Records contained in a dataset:

=-=-=

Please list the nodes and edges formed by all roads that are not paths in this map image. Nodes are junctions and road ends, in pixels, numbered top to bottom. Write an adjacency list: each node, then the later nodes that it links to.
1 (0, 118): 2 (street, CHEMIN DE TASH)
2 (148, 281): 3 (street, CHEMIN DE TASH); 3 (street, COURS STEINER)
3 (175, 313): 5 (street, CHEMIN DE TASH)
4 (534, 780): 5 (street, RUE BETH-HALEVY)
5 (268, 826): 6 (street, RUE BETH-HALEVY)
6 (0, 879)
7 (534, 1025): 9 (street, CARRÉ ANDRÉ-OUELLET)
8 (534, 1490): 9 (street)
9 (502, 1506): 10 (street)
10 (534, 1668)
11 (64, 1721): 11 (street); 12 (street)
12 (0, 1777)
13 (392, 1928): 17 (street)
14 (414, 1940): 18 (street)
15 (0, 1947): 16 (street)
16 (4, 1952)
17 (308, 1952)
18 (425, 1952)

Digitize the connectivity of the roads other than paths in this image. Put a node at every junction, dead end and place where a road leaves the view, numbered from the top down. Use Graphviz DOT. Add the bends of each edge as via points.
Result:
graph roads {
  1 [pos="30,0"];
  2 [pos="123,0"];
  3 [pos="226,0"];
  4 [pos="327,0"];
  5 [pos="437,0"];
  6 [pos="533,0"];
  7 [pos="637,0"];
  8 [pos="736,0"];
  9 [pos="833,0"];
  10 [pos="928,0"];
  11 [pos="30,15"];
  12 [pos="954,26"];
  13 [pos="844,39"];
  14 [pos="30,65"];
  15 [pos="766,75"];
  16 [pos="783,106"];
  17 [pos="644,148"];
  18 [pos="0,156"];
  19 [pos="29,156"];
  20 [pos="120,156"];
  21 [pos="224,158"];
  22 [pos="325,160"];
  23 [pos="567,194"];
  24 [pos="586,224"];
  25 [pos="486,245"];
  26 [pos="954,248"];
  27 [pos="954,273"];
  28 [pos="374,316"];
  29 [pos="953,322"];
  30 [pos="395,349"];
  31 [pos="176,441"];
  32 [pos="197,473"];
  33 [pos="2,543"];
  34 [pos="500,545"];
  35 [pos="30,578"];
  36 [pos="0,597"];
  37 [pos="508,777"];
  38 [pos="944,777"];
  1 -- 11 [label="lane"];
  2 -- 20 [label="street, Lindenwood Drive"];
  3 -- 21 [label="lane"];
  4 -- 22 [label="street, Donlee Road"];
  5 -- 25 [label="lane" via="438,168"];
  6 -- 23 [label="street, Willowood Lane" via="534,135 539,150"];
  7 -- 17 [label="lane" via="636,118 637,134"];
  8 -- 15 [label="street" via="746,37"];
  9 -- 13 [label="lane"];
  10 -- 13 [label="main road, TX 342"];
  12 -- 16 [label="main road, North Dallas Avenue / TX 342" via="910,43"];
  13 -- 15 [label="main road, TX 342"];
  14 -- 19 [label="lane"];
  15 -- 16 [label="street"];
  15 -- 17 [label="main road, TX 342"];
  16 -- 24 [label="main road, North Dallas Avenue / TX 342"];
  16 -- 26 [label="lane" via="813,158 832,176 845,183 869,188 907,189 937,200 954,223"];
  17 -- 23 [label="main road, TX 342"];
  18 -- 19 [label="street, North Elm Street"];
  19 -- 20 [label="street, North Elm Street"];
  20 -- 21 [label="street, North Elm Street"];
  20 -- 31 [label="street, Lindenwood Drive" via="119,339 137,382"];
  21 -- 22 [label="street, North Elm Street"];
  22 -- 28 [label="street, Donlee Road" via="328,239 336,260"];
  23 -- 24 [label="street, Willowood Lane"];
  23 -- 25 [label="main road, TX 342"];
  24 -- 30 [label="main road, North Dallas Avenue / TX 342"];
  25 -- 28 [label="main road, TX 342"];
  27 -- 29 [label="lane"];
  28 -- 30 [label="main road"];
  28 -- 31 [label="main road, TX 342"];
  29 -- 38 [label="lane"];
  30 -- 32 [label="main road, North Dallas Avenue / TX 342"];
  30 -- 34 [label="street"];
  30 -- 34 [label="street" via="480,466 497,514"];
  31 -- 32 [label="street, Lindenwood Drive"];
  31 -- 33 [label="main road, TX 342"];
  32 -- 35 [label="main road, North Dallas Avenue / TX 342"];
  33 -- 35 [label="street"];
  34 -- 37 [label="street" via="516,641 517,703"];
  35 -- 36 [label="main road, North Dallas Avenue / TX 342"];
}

=-=-=

Activity:
The response must contain each line above that holds the string "Willowood".

Written reply:
  6 -- 23 [label="street, Willowood Lane" via="534,135 539,150"];
  23 -- 24 [label="street, Willowood Lane"];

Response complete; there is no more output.